◆ **Region labeling records**
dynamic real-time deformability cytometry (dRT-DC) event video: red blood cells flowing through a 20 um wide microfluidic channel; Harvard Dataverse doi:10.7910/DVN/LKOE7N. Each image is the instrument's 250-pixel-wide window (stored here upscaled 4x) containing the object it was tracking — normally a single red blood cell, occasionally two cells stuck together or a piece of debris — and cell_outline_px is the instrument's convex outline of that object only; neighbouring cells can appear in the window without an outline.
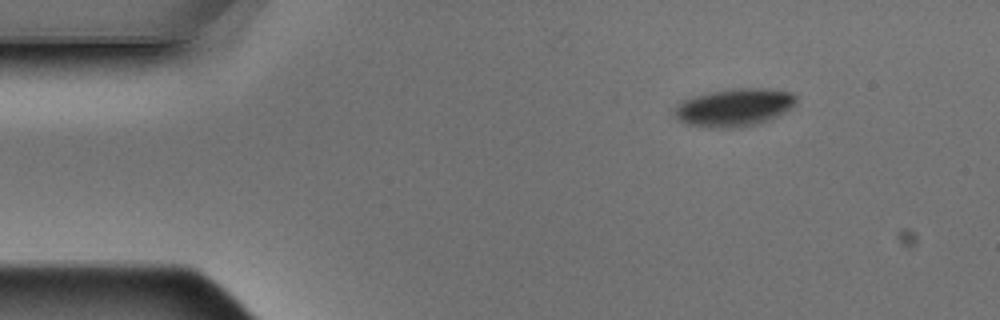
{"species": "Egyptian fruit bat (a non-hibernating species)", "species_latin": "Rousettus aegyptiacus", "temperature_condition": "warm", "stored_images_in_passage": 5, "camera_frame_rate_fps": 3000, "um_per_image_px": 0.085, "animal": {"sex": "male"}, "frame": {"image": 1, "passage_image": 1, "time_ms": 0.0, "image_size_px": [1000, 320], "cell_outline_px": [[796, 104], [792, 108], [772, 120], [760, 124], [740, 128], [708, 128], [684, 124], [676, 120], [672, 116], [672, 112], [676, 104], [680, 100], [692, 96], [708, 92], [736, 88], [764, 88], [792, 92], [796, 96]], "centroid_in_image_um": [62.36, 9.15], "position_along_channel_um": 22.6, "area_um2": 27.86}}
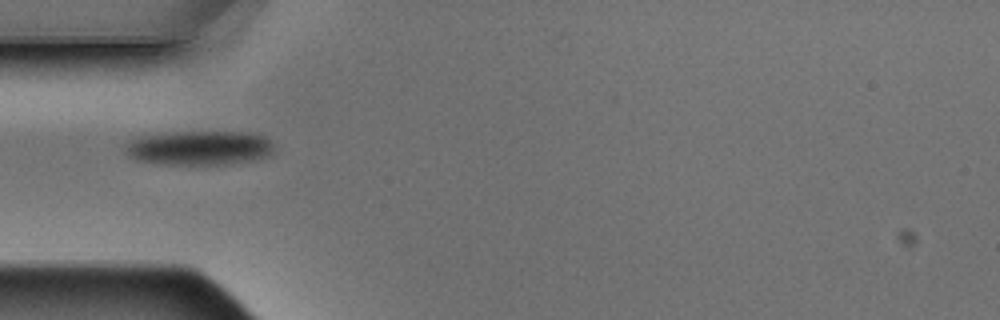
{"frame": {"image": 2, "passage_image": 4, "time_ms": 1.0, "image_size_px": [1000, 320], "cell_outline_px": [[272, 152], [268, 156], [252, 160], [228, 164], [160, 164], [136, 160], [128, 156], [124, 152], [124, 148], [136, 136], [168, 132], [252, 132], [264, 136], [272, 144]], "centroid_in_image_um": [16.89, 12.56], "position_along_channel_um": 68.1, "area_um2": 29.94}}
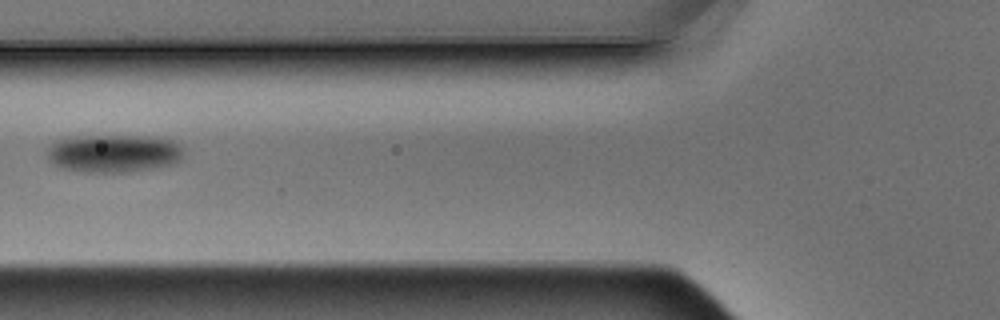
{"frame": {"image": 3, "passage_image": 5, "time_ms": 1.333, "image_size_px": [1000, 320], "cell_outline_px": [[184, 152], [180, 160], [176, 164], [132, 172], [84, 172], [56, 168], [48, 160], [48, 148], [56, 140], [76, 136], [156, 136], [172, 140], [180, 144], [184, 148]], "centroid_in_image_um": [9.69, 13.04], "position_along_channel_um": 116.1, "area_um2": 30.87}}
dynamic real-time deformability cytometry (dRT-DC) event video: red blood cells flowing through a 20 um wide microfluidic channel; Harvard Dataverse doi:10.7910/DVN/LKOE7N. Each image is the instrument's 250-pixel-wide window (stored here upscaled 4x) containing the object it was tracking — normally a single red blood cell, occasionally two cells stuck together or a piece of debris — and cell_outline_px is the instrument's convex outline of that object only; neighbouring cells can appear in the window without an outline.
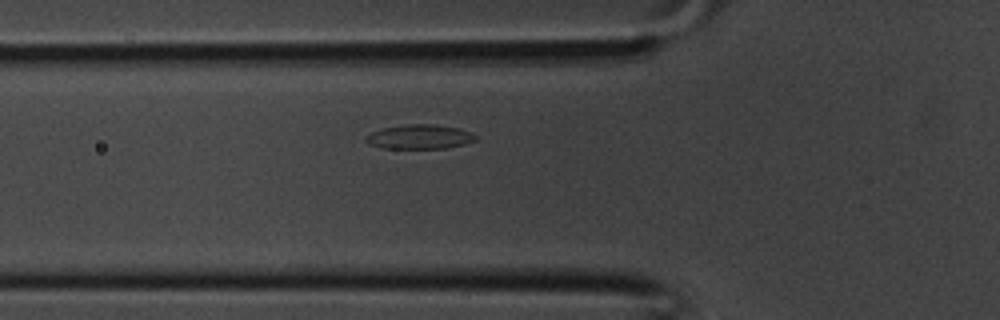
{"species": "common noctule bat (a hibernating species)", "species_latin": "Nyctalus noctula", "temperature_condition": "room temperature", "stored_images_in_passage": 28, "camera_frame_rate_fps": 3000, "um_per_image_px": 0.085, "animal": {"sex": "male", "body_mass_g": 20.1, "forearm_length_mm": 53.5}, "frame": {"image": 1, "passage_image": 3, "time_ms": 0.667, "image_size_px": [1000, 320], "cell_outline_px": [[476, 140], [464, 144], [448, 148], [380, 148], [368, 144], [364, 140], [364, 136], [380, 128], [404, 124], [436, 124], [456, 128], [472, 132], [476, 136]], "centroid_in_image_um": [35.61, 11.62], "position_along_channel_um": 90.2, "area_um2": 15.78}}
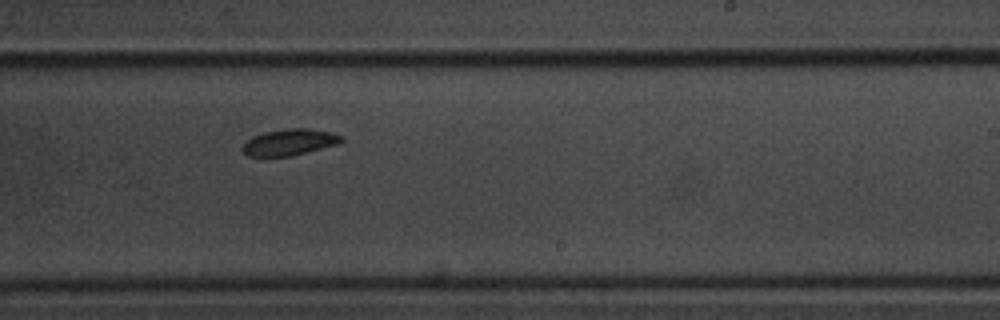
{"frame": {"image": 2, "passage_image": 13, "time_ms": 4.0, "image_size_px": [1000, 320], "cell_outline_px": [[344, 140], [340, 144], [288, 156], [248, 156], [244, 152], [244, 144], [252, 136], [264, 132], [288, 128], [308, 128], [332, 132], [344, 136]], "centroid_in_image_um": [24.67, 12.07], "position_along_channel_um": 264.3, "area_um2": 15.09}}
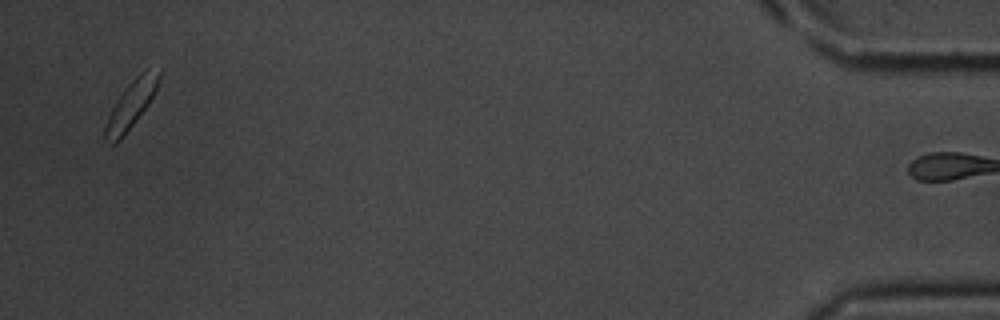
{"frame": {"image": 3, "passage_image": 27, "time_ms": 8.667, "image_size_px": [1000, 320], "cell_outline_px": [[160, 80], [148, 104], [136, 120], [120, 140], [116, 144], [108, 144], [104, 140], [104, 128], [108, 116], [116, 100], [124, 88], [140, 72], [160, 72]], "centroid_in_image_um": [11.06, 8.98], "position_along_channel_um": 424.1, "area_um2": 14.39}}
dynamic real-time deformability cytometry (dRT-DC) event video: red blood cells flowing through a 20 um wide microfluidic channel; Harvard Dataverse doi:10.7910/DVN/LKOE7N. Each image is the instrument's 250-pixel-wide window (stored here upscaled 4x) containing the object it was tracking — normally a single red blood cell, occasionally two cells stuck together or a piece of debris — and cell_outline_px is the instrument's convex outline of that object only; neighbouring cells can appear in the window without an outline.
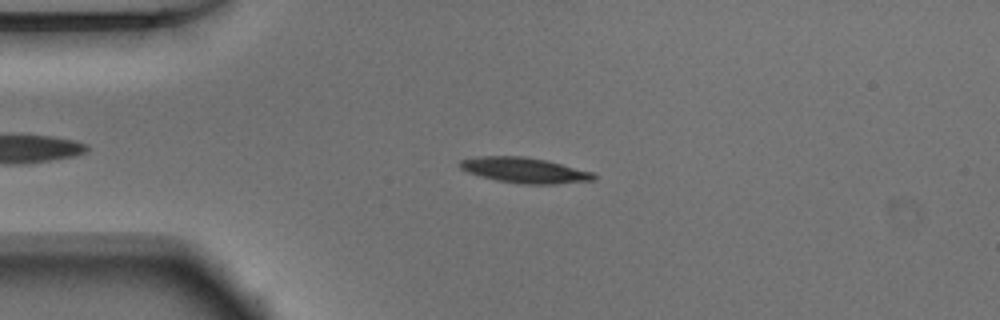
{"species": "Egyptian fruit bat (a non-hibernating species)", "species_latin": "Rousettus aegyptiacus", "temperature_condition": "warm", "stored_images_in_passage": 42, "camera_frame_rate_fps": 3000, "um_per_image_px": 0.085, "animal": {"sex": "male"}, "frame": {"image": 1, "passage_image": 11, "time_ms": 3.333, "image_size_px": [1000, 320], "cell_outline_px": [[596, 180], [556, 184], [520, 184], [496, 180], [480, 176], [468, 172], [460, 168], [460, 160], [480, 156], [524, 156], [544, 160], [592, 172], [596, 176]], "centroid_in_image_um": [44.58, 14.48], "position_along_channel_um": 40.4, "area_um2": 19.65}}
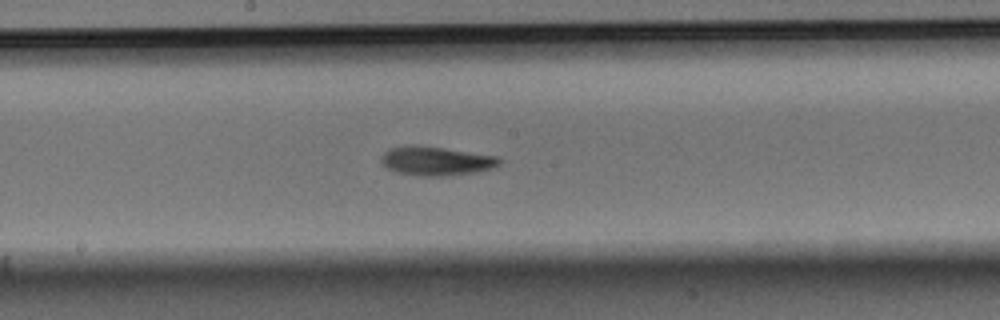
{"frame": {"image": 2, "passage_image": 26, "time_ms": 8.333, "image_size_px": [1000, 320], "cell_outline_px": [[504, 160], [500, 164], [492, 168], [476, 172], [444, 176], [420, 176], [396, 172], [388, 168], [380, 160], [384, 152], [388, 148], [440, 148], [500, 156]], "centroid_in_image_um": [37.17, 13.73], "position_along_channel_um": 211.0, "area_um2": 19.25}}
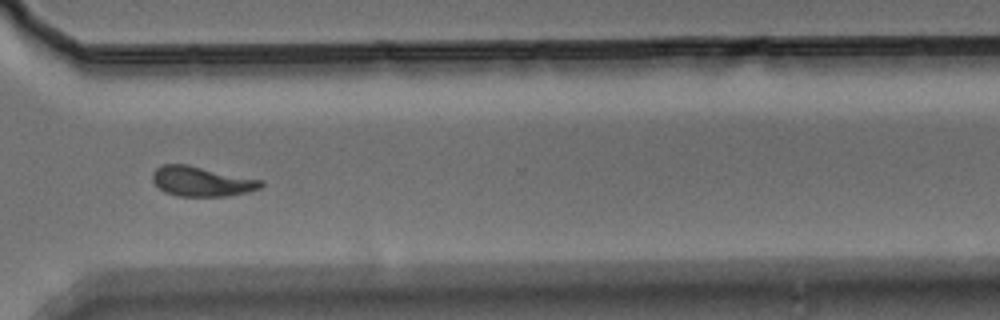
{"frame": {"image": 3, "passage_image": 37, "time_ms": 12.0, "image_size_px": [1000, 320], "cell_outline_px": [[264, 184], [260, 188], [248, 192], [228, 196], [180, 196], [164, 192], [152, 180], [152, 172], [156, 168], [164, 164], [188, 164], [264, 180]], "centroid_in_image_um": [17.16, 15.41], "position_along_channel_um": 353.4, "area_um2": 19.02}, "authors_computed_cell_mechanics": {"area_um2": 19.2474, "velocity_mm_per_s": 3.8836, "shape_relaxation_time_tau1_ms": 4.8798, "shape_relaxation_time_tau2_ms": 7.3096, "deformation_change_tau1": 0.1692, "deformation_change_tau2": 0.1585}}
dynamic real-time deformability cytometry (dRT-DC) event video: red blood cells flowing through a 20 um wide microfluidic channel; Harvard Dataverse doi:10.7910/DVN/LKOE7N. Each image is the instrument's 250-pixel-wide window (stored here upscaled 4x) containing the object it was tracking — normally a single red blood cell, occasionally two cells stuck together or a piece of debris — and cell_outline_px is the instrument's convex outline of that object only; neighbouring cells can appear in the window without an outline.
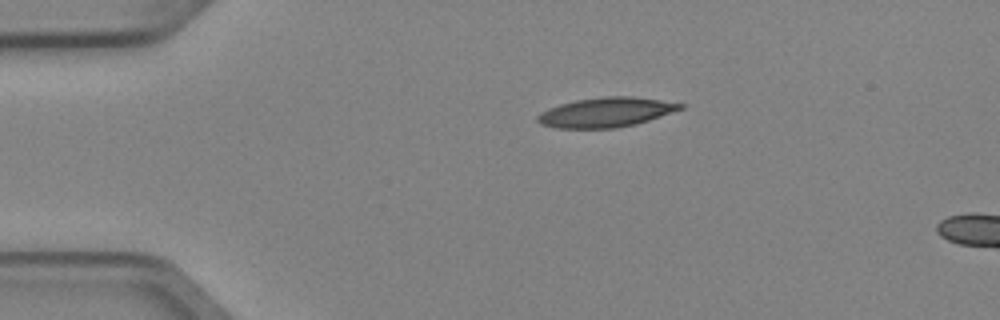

◆ **TASK BRIEF**
Reproduce the records above exactly, leaving out every picture they contain.

◆ **WORKED ANSWER**
dynamic real-time deformability cytometry (dRT-DC) event video: red blood cells flowing through a 20 um wide microfluidic channel; Harvard Dataverse doi:10.7910/DVN/LKOE7N. Each image is the instrument's 250-pixel-wide window (stored here upscaled 4x) containing the object it was tracking — normally a single red blood cell, occasionally two cells stuck together or a piece of debris — and cell_outline_px is the instrument's convex outline of that object only; neighbouring cells can appear in the window without an outline.
{"species": "Egyptian fruit bat (a non-hibernating species)", "species_latin": "Rousettus aegyptiacus", "temperature_condition": "warm", "stored_images_in_passage": 5, "camera_frame_rate_fps": 3000, "um_per_image_px": 0.085, "animal": {"sex": "male"}, "frame": {"image": 1, "passage_image": 1, "time_ms": 0.0, "image_size_px": [1000, 320], "cell_outline_px": [[796, 104], [792, 108], [772, 120], [760, 124], [740, 128], [708, 128], [684, 124], [676, 120], [672, 116], [672, 112], [676, 104], [680, 100], [692, 96], [708, 92], [736, 88], [764, 88], [792, 92], [796, 96]], "centroid_in_image_um": [62.36, 9.15], "position_along_channel_um": 22.6, "area_um2": 27.86}}
{"frame": {"image": 2, "passage_image": 4, "time_ms": 1.0, "image_size_px": [1000, 320], "cell_outline_px": [[272, 152], [268, 156], [252, 160], [228, 164], [160, 164], [136, 160], [128, 156], [124, 152], [124, 148], [136, 136], [168, 132], [252, 132], [264, 136], [272, 144]], "centroid_in_image_um": [16.89, 12.56], "position_along_channel_um": 68.1, "area_um2": 29.94}}
{"frame": {"image": 3, "passage_image": 5, "time_ms": 1.333, "image_size_px": [1000, 320], "cell_outline_px": [[184, 152], [180, 160], [176, 164], [132, 172], [84, 172], [56, 168], [48, 160], [48, 148], [56, 140], [76, 136], [156, 136], [172, 140], [180, 144], [184, 148]], "centroid_in_image_um": [9.69, 13.04], "position_along_channel_um": 116.1, "area_um2": 30.87}}
dynamic real-time deformability cytometry (dRT-DC) event video: red blood cells flowing through a 20 um wide microfluidic channel; Harvard Dataverse doi:10.7910/DVN/LKOE7N. Each image is the instrument's 250-pixel-wide window (stored here upscaled 4x) containing the object it was tracking — normally a single red blood cell, occasionally two cells stuck together or a piece of debris — and cell_outline_px is the instrument's convex outline of that object only; neighbouring cells can appear in the window without an outline.
{"species": "common noctule bat (a hibernating species)", "species_latin": "Nyctalus noctula", "temperature_condition": "room temperature", "stored_images_in_passage": 28, "camera_frame_rate_fps": 3000, "um_per_image_px": 0.085, "animal": {"sex": "male", "body_mass_g": 20.1, "forearm_length_mm": 53.5}, "frame": {"image": 1, "passage_image": 3, "time_ms": 0.667, "image_size_px": [1000, 320], "cell_outline_px": [[476, 140], [464, 144], [448, 148], [380, 148], [368, 144], [364, 140], [364, 136], [380, 128], [404, 124], [436, 124], [456, 128], [472, 132], [476, 136]], "centroid_in_image_um": [35.61, 11.62], "position_along_channel_um": 90.2, "area_um2": 15.78}}
{"frame": {"image": 2, "passage_image": 13, "time_ms": 4.0, "image_size_px": [1000, 320], "cell_outline_px": [[344, 140], [340, 144], [288, 156], [248, 156], [244, 152], [244, 144], [252, 136], [264, 132], [288, 128], [308, 128], [332, 132], [344, 136]], "centroid_in_image_um": [24.67, 12.07], "position_along_channel_um": 264.3, "area_um2": 15.09}}
{"frame": {"image": 3, "passage_image": 27, "time_ms": 8.667, "image_size_px": [1000, 320], "cell_outline_px": [[160, 80], [148, 104], [136, 120], [120, 140], [116, 144], [108, 144], [104, 140], [104, 128], [108, 116], [116, 100], [124, 88], [140, 72], [160, 72]], "centroid_in_image_um": [11.06, 8.98], "position_along_channel_um": 424.1, "area_um2": 14.39}}
dynamic real-time deformability cytometry (dRT-DC) event video: red blood cells flowing through a 20 um wide microfluidic channel; Harvard Dataverse doi:10.7910/DVN/LKOE7N. Each image is the instrument's 250-pixel-wide window (stored here upscaled 4x) containing the object it was tracking — normally a single red blood cell, occasionally two cells stuck together or a piece of debris — and cell_outline_px is the instrument's convex outline of that object only; neighbouring cells can appear in the window without an outline.
{"species": "Egyptian fruit bat (a non-hibernating species)", "species_latin": "Rousettus aegyptiacus", "temperature_condition": "warm", "stored_images_in_passage": 42, "camera_frame_rate_fps": 3000, "um_per_image_px": 0.085, "animal": {"sex": "male"}, "frame": {"image": 1, "passage_image": 11, "time_ms": 3.333, "image_size_px": [1000, 320], "cell_outline_px": [[596, 180], [556, 184], [520, 184], [496, 180], [480, 176], [468, 172], [460, 168], [460, 160], [480, 156], [524, 156], [544, 160], [592, 172], [596, 176]], "centroid_in_image_um": [44.58, 14.48], "position_along_channel_um": 40.4, "area_um2": 19.65}}
{"frame": {"image": 2, "passage_image": 26, "time_ms": 8.333, "image_size_px": [1000, 320], "cell_outline_px": [[504, 160], [500, 164], [492, 168], [476, 172], [444, 176], [420, 176], [396, 172], [388, 168], [380, 160], [384, 152], [388, 148], [440, 148], [500, 156]], "centroid_in_image_um": [37.17, 13.73], "position_along_channel_um": 211.0, "area_um2": 19.25}}
{"frame": {"image": 3, "passage_image": 37, "time_ms": 12.0, "image_size_px": [1000, 320], "cell_outline_px": [[264, 184], [260, 188], [248, 192], [228, 196], [180, 196], [164, 192], [152, 180], [152, 172], [156, 168], [164, 164], [188, 164], [264, 180]], "centroid_in_image_um": [17.16, 15.41], "position_along_channel_um": 353.4, "area_um2": 19.02}, "authors_computed_cell_mechanics": {"area_um2": 19.2474, "velocity_mm_per_s": 3.8836, "shape_relaxation_time_tau1_ms": 4.8798, "shape_relaxation_time_tau2_ms": 7.3096, "deformation_change_tau1": 0.1692, "deformation_change_tau2": 0.1585}}
dynamic real-time deformability cytometry (dRT-DC) event video: red blood cells flowing through a 20 um wide microfluidic channel; Harvard Dataverse doi:10.7910/DVN/LKOE7N. Each image is the instrument's 250-pixel-wide window (stored here upscaled 4x) containing the object it was tracking — normally a single red blood cell, occasionally two cells stuck together or a piece of debris — and cell_outline_px is the instrument's convex outline of that object only; neighbouring cells can appear in the window without an outline.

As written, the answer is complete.